Following the code above and using the example for enums, let’s create our own Browser enum with all browsers listed above:
public enum Browser {
FIREFOX {
@Override
public WebDriver initialize(DesiredCapabilities capabilities) {
synchronized (BrowserManager.class) {
FirefoxDriverManager.getInstance().setup();
return new FirefoxDriver(capabilities);
}
}
},
CHROME {
@Override
public WebDriver initialize(DesiredCapabilities capabilities) {
synchronized (BrowserManager.class) {
ChromeDriverManager.getInstance().setup();
return new ChromeDriver(capabilities);
}
}
},
IE {
},
EDGE {
},
OPERA {
},
PHANTOMJS {
},
HTMLUNIT {
@Override
public WebDriver initialize(DesiredCapabilities capabilities) {
return new HtmlUnitDriver(capabilities);
}
};
public abstract WebDriver initialize(DesiredCapabilities capabilities);
}
}
The logic of the whole enum is incredibly simple: there is the abstract initialize() method which must be implemented for each member of the enum. Each overridden initialize() method (excepts for the HtmlUnit driver) sets up an instance of a required driver manager class and then returns a required driver after all dependencies are downloaded and configured. In order to make the WebDriverManager API more thread-safe while running tests in different browsers in parallel, I also put all code related to the BrowserManager.class inside the synchronized {..} block.

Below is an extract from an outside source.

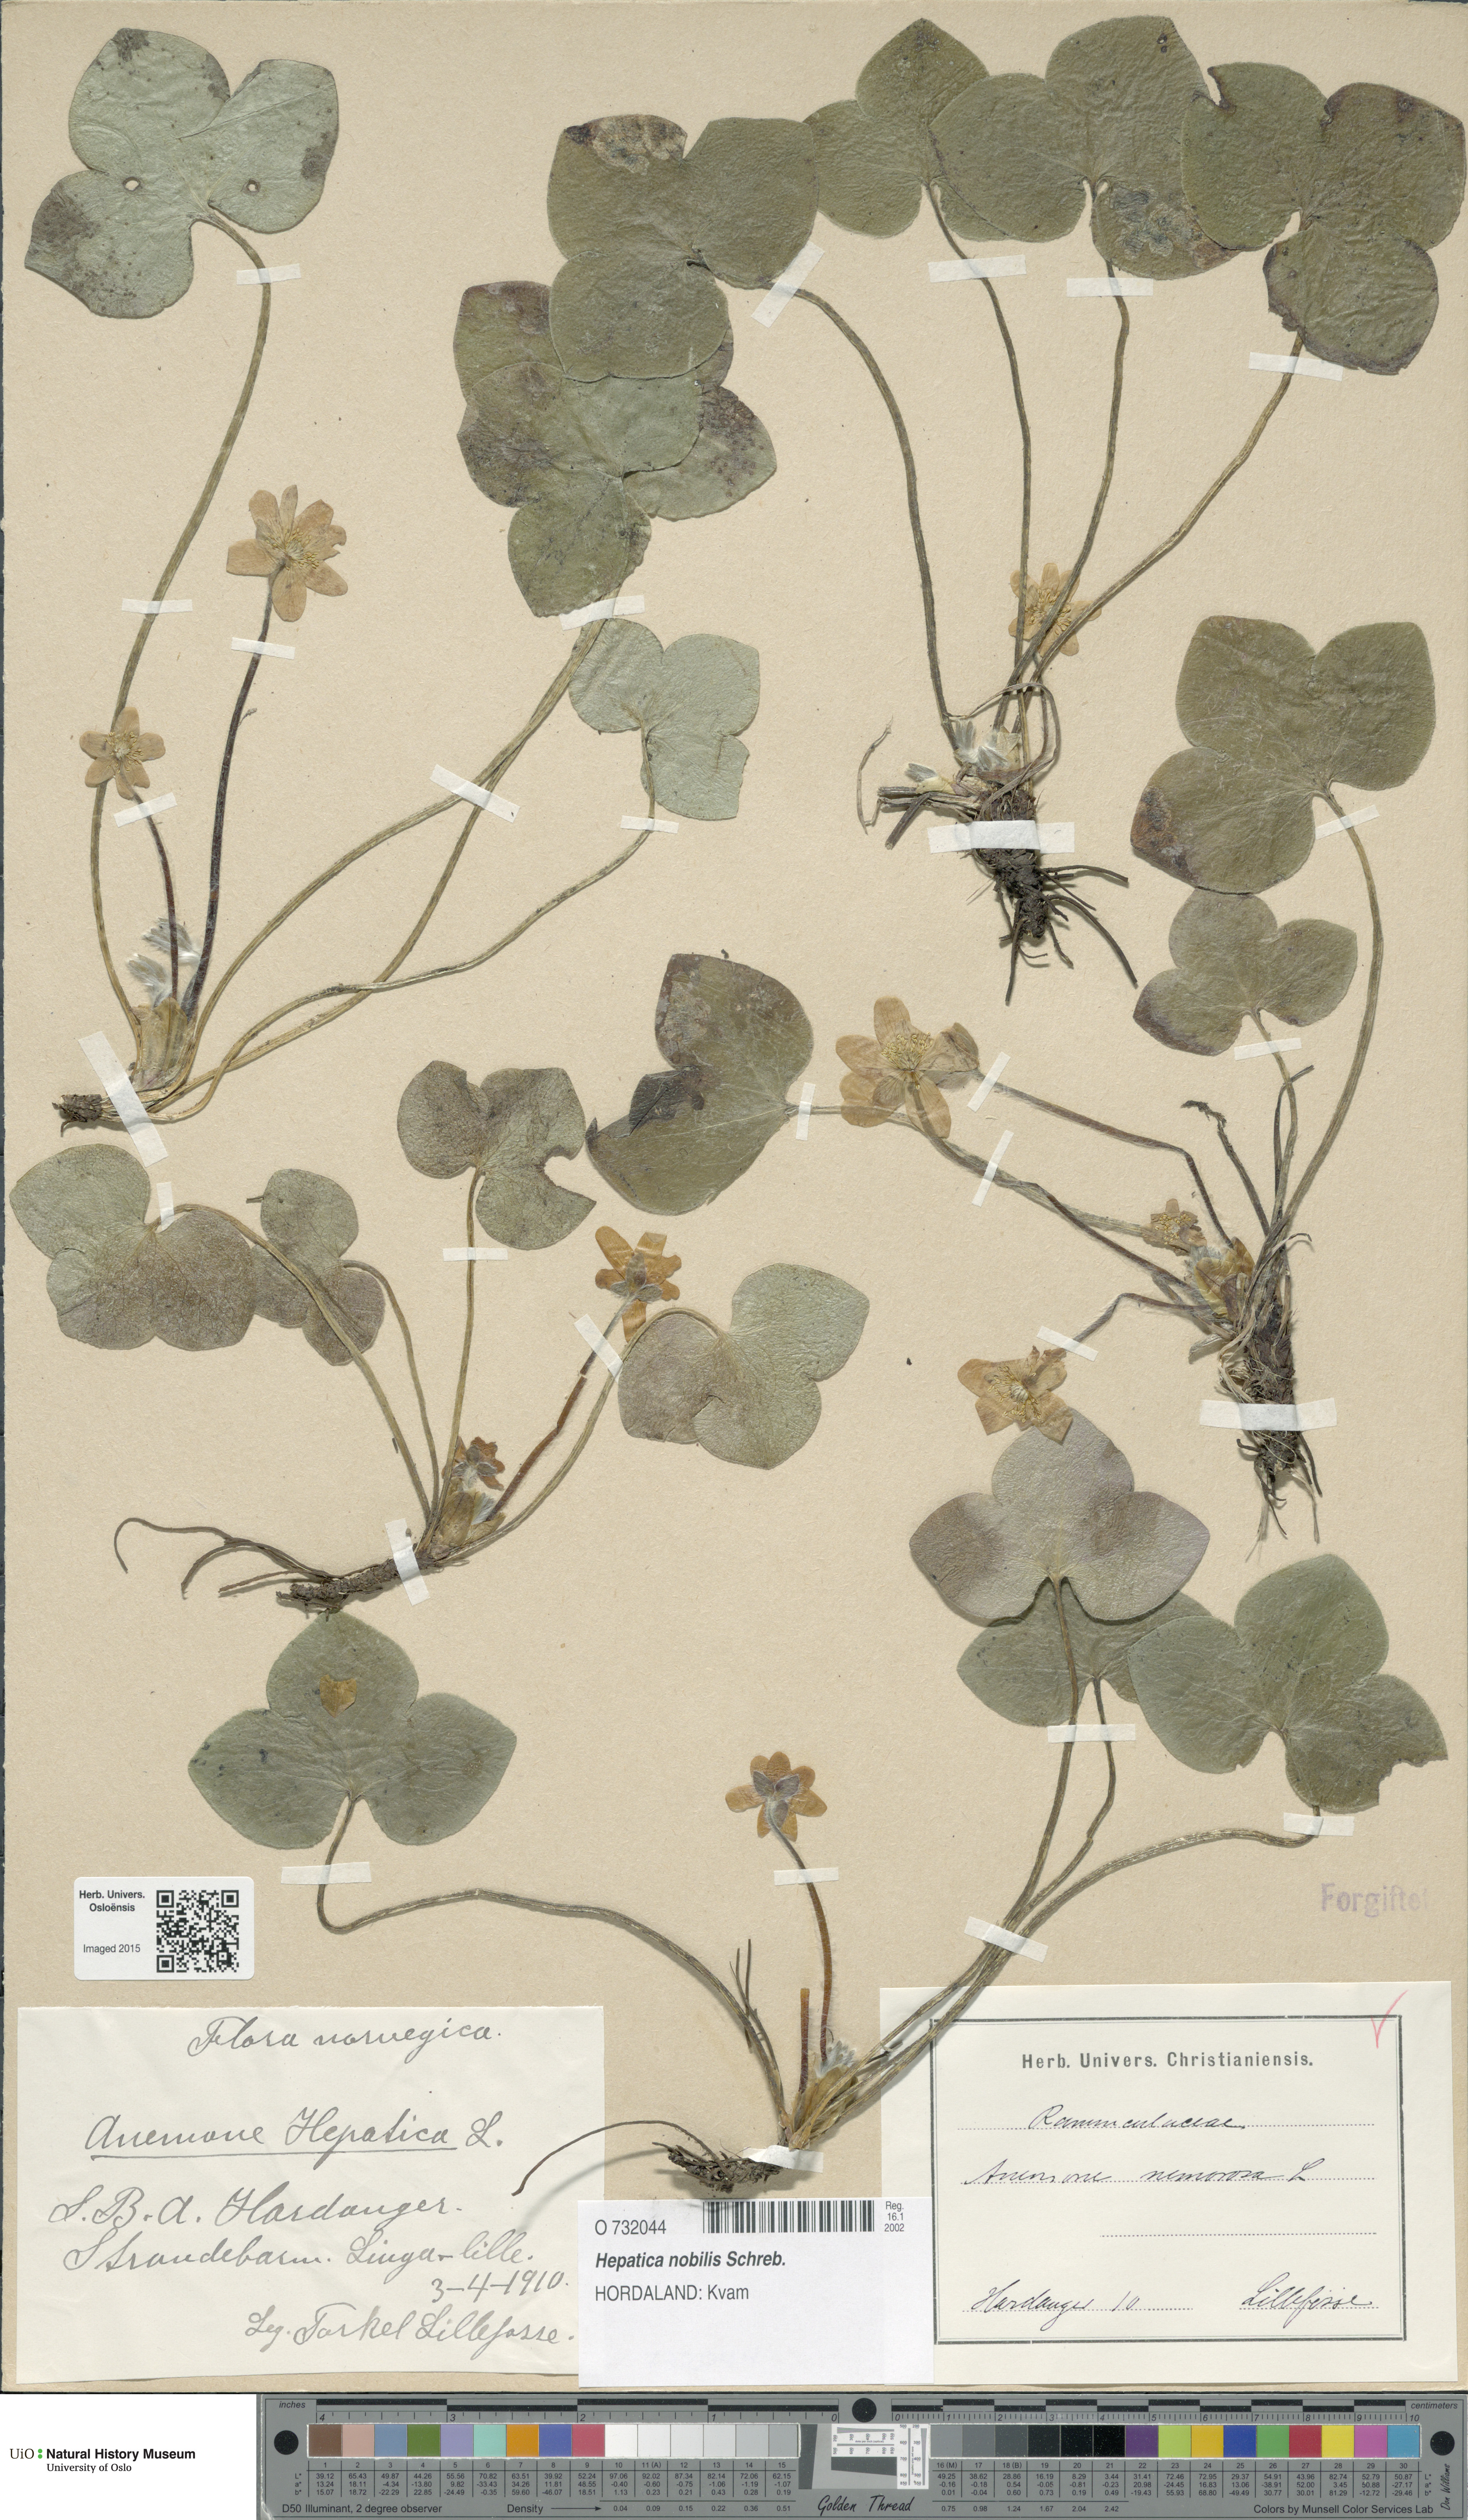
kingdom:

The final step before moving forward to the fabric usage in the framework is to create the fabric. Let’s make the new BrowserProvider class:
public class BrowserProvider {
public static WebDriver createDriver(Browser browser, DesiredCapabilities capabilities) {
capabilities.setBrowserName(browser.toString().toLowerCase());
return browser.initialize(capabilities);
}
public static WebDriver createDriver(Browser browser) {
return createDriver(browser, new DesiredCapabilities());
}
public static RemoteWebDriver createDriver
(URL hubUrl, Browser browser, DesiredCapabilities capabilities) {
capabilities.setBrowserName(browser.toString().toLowerCase());
return new RemoteWebDriver(hubUrl, capabilities);
}
public static RemoteWebDriver createDriver(URL hubUrl, Browser browser) {
return createDriver(hubUrl, browser, new DesiredCapabilities());
}
}
There are two methods for the RemoteWebDriver creation and two similar ones for the local test tun. All of them take a Browser as a parameter which can be passed from a test (or any other setup class that you may use). Optionally, methods can take DesiredCapabilities.

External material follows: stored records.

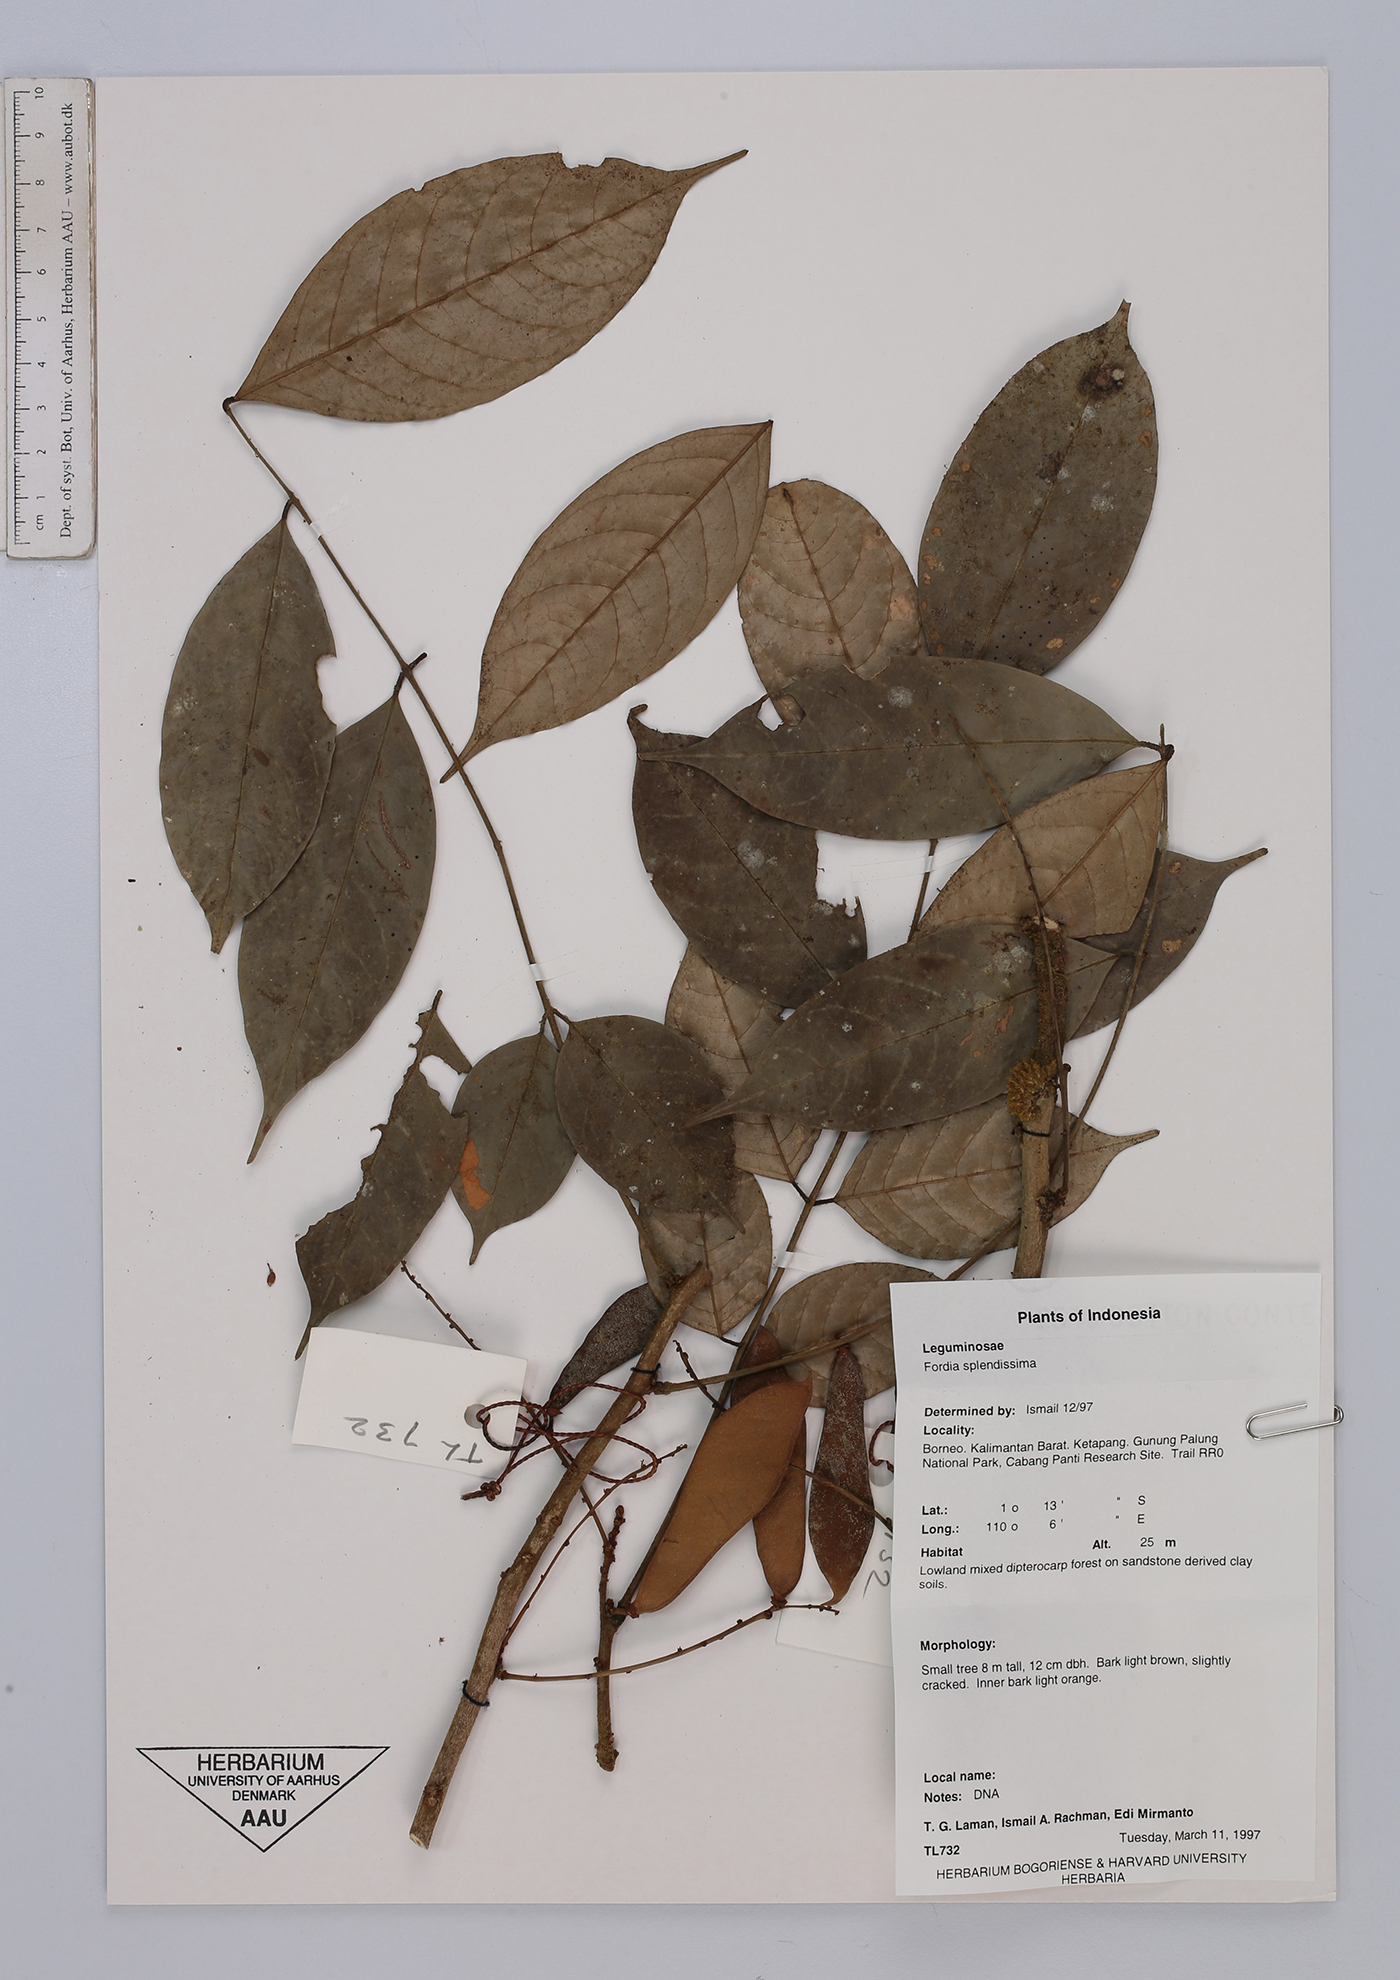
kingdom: Plantae
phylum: Tracheophyta
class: Magnoliopsida
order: Fabales
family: Fabaceae
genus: Fordia
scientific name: Fordia splendidissima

Now we can use the fabric from the test code:
public class LocalTestsExample {
private WebDriver driver;
@BeforeClass
@Parameters("browser")
public void setUpClass(Browser browser) {
driver = BrowserProvider.createDriver(browser);
}
@Test
public void CodeIconLoadingTest() { }
@AfterClass
public void tearDownTest() { }
}
As you have noticed, I used TestNG annotations inside the test code. It’s because I prefer this test framework from the easy parametrization point of view, so it’s suitable for demonstrating a parallel test execution in different browsers. Here is how the typical TestNG file may look like:
="1.0"="UTF-8"
<!DOCTYPE suite SYSTEM "http://testng.org/testng-1.0.dtd">
<suite name="TestSuite" parallel="tests">
<test name="EdgeTest">
<parameter name="browser" value="EDGE" />
<classes>
<class name="LocalTestsExample"/>
</classes>
</test>
<test name="FirefoxTest">
<parameter name="browser" value="FIREFOX" />
<classes>
<class name="LocalTestsExample"/>
</classes>
</test>
</suite>
When you run your test through the above-mentioned TestNG file, you’ll see Firefox and Edge browsers starting and running tests in parallel. You can easily add any other of the supported browsers and run them in parallel as well as separately. Please note that the very first run for each browser might take more time – WebDriverManager will download necessary binaries to the local Maven repository.
The complete project code is available on GitHub, so feel free to add it to your project, use and / or modify according to your needs, if necessary. Any suggestions are welcome!